____ TASK INPUT
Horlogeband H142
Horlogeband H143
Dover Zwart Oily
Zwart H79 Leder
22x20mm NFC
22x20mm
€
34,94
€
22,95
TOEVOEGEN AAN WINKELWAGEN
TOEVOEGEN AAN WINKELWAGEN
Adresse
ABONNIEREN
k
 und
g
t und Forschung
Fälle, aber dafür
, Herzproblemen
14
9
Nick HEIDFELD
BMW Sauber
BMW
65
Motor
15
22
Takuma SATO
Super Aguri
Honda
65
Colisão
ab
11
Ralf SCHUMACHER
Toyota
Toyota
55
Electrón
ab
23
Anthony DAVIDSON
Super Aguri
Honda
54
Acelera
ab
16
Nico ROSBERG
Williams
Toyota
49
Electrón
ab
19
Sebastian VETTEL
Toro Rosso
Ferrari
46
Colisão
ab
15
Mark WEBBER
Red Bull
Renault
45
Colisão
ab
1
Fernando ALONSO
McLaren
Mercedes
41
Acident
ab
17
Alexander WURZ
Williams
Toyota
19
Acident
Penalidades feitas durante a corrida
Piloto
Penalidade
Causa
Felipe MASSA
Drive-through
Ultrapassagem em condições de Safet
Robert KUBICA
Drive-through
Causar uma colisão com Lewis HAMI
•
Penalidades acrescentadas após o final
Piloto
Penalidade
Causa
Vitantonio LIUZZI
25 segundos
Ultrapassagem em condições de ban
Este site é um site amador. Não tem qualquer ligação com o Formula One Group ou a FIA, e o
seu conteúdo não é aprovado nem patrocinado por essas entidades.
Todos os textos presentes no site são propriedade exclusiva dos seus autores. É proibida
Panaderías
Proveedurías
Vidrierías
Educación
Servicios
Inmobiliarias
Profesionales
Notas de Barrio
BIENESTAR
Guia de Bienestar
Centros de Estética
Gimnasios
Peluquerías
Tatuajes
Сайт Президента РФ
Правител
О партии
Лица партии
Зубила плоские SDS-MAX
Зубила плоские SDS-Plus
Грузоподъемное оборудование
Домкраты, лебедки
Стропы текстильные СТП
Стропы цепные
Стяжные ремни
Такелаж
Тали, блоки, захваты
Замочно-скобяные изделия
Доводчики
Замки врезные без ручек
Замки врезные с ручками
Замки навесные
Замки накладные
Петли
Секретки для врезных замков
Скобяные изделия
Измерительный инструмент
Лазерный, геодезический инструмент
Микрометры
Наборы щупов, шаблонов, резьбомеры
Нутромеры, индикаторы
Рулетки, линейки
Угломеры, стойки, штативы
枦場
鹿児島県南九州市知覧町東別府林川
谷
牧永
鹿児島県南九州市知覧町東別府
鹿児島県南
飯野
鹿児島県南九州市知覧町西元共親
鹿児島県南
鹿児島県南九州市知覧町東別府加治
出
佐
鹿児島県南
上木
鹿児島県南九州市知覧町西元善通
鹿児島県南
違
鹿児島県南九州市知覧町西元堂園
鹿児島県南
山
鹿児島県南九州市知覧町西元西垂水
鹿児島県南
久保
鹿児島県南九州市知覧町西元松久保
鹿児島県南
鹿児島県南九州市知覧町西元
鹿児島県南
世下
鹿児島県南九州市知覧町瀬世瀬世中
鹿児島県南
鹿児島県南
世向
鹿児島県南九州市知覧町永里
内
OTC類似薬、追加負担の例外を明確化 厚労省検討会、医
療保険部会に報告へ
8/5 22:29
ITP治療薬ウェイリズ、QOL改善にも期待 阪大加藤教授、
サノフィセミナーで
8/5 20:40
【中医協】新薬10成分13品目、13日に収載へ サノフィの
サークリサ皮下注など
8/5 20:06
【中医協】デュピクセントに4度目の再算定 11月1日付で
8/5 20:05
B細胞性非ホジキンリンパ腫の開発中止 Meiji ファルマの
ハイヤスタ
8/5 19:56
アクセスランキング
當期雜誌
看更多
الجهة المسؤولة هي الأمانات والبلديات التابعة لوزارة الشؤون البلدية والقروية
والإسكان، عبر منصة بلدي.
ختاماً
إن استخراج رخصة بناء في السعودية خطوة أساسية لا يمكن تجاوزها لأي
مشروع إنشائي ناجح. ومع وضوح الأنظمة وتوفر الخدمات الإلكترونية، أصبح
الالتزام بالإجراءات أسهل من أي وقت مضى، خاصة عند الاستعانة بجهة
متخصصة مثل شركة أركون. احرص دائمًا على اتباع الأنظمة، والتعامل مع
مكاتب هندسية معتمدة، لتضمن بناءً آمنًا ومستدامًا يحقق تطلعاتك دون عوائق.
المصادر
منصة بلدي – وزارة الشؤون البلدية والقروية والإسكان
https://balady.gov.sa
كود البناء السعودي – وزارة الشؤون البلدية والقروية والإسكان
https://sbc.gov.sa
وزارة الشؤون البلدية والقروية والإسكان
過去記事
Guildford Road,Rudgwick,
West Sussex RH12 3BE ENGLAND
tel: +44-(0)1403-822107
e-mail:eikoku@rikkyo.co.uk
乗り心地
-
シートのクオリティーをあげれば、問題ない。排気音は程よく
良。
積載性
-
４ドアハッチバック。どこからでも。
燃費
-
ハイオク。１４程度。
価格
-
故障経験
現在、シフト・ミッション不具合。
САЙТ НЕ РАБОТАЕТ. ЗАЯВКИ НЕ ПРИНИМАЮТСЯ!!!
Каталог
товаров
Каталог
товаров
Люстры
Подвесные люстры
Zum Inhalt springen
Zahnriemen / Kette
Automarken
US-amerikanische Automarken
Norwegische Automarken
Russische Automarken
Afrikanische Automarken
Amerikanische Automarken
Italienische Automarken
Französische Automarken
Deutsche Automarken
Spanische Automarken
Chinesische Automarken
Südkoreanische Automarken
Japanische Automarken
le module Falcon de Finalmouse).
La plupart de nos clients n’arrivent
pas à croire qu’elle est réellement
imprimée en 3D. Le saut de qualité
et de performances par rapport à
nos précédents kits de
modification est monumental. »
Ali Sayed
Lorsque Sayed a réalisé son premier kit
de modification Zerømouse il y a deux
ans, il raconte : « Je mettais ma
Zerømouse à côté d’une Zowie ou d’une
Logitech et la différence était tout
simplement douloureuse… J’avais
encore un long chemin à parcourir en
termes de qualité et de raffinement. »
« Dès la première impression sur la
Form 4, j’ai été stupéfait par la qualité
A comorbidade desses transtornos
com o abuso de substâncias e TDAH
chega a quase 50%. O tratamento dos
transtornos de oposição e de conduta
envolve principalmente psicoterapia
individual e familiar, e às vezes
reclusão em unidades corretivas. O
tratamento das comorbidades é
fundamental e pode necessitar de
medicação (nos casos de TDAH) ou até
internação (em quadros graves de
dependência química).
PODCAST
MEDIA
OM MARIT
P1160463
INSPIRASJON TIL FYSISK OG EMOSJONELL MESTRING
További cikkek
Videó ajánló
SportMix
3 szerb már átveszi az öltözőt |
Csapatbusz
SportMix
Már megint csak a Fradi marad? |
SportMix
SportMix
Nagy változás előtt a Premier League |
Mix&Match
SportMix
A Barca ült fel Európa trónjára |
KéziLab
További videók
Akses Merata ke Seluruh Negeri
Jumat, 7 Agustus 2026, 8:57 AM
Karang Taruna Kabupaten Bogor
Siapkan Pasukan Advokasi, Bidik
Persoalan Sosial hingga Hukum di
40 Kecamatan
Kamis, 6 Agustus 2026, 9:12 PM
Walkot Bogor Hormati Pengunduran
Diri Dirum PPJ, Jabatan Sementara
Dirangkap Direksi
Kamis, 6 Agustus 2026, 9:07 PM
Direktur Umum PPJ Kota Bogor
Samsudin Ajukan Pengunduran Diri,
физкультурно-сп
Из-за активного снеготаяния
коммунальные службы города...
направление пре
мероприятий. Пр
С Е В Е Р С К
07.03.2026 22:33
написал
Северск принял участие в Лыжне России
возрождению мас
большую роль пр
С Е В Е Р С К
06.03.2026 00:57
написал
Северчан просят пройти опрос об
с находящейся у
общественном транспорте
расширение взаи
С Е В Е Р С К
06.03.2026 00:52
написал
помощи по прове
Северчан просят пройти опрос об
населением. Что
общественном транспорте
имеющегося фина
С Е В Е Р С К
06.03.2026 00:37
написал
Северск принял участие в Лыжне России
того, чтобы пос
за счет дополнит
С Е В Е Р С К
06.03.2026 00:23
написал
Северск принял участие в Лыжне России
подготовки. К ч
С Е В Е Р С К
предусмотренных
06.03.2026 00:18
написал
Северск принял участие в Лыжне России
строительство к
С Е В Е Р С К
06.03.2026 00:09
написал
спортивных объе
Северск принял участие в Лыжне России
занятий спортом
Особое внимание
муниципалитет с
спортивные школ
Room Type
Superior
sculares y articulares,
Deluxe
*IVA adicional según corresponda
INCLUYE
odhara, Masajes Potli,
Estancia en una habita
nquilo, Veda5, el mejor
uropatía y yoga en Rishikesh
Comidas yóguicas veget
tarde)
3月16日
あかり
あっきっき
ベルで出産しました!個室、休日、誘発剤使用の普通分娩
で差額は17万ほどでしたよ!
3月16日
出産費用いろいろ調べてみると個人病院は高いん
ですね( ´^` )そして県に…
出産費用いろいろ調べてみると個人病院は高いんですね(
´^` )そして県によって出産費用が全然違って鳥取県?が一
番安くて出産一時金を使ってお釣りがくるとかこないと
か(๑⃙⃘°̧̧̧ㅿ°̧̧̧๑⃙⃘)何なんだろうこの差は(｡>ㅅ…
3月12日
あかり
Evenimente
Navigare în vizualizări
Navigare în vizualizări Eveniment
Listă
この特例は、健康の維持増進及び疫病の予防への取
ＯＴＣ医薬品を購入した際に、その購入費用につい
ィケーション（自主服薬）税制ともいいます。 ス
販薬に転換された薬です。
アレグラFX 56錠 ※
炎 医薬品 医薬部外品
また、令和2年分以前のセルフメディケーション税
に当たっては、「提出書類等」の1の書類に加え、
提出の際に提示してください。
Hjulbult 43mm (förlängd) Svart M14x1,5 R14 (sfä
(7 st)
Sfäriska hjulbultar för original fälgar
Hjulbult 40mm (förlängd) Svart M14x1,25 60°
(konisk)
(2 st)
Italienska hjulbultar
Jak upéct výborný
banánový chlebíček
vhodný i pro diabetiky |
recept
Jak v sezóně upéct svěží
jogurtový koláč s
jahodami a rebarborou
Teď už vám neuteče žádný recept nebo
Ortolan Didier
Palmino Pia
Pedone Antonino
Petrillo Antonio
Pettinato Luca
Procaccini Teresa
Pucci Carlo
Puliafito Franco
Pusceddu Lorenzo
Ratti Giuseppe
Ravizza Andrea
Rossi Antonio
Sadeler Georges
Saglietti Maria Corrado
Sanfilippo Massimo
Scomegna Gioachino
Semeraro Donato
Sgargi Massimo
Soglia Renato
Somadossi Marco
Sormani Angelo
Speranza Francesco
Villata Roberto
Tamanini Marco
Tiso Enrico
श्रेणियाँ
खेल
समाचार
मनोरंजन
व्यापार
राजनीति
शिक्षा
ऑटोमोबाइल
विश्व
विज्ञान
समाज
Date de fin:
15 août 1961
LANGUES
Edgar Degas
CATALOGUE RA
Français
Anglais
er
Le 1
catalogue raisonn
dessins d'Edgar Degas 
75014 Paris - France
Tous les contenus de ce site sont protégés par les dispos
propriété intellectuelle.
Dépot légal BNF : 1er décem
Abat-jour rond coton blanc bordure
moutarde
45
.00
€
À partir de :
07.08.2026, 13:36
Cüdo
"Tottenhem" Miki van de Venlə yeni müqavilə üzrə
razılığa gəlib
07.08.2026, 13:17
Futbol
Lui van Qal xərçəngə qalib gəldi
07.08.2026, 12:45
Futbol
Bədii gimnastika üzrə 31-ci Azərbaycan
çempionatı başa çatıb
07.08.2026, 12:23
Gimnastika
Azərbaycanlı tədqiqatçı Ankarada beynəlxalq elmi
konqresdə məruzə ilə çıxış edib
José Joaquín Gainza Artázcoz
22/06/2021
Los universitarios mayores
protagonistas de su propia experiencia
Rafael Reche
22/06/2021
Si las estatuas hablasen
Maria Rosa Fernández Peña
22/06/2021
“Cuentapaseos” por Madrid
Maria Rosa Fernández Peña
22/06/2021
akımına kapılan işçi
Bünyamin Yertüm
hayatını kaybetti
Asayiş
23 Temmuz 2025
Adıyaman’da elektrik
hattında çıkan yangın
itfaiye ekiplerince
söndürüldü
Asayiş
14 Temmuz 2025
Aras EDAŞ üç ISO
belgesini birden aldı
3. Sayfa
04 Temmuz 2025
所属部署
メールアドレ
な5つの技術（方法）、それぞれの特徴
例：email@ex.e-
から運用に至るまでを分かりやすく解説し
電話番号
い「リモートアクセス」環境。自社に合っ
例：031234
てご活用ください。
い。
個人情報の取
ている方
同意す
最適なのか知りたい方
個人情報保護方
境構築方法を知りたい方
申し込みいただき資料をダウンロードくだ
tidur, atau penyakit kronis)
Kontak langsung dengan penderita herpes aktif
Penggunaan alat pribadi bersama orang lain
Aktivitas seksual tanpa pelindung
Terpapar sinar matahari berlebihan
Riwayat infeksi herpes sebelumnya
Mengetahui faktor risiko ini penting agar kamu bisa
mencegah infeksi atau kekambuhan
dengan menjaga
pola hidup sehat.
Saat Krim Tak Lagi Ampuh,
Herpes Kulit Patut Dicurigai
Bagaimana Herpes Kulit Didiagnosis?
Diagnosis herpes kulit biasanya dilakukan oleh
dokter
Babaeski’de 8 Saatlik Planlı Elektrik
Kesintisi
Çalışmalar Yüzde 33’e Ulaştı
________
ACTIVITY - When the line with "САЙТ НЕ РАБОТАЕТ. ЗАЯВКИ НЕ ПРИНИМАЮТСЯ!!!" is reached in the data above, begin copying, and stop after the line with "envolve principalmente psicoterapia"; copy each line exactly, both ends included.

SOLUTION FOR THIS PROBLEM -
САЙТ НЕ РАБОТАЕТ. ЗАЯВКИ НЕ ПРИНИМАЮТСЯ!!!
Каталог
товаров
Каталог
товаров
Люстры
Подвесные люстры
Zum Inhalt springen
Zahnriemen / Kette
Automarken
US-amerikanische Automarken
Norwegische Automarken
Russische Automarken
Afrikanische Automarken
Amerikanische Automarken
Italienische Automarken
Französische Automarken
Deutsche Automarken
Spanische Automarken
Chinesische Automarken
Südkoreanische Automarken
Japanische Automarken
le module Falcon de Finalmouse).
La plupart de nos clients n’arrivent
pas à croire qu’elle est réellement
imprimée en 3D. Le saut de qualité
et de performances par rapport à
nos précédents kits de
modification est monumental. »
Ali Sayed
Lorsque Sayed a réalisé son premier kit
de modification Zerømouse il y a deux
ans, il raconte : « Je mettais ma
Zerømouse à côté d’une Zowie ou d’une
Logitech et la différence était tout
simplement douloureuse… J’avais
encore un long chemin à parcourir en
termes de qualité et de raffinement. »
« Dès la première impression sur la
Form 4, j’ai été stupéfait par la qualité
A comorbidade desses transtornos
com o abuso de substâncias e TDAH
chega a quase 50%. O tratamento dos
transtornos de oposição e de conduta
envolve principalmente psicoterapia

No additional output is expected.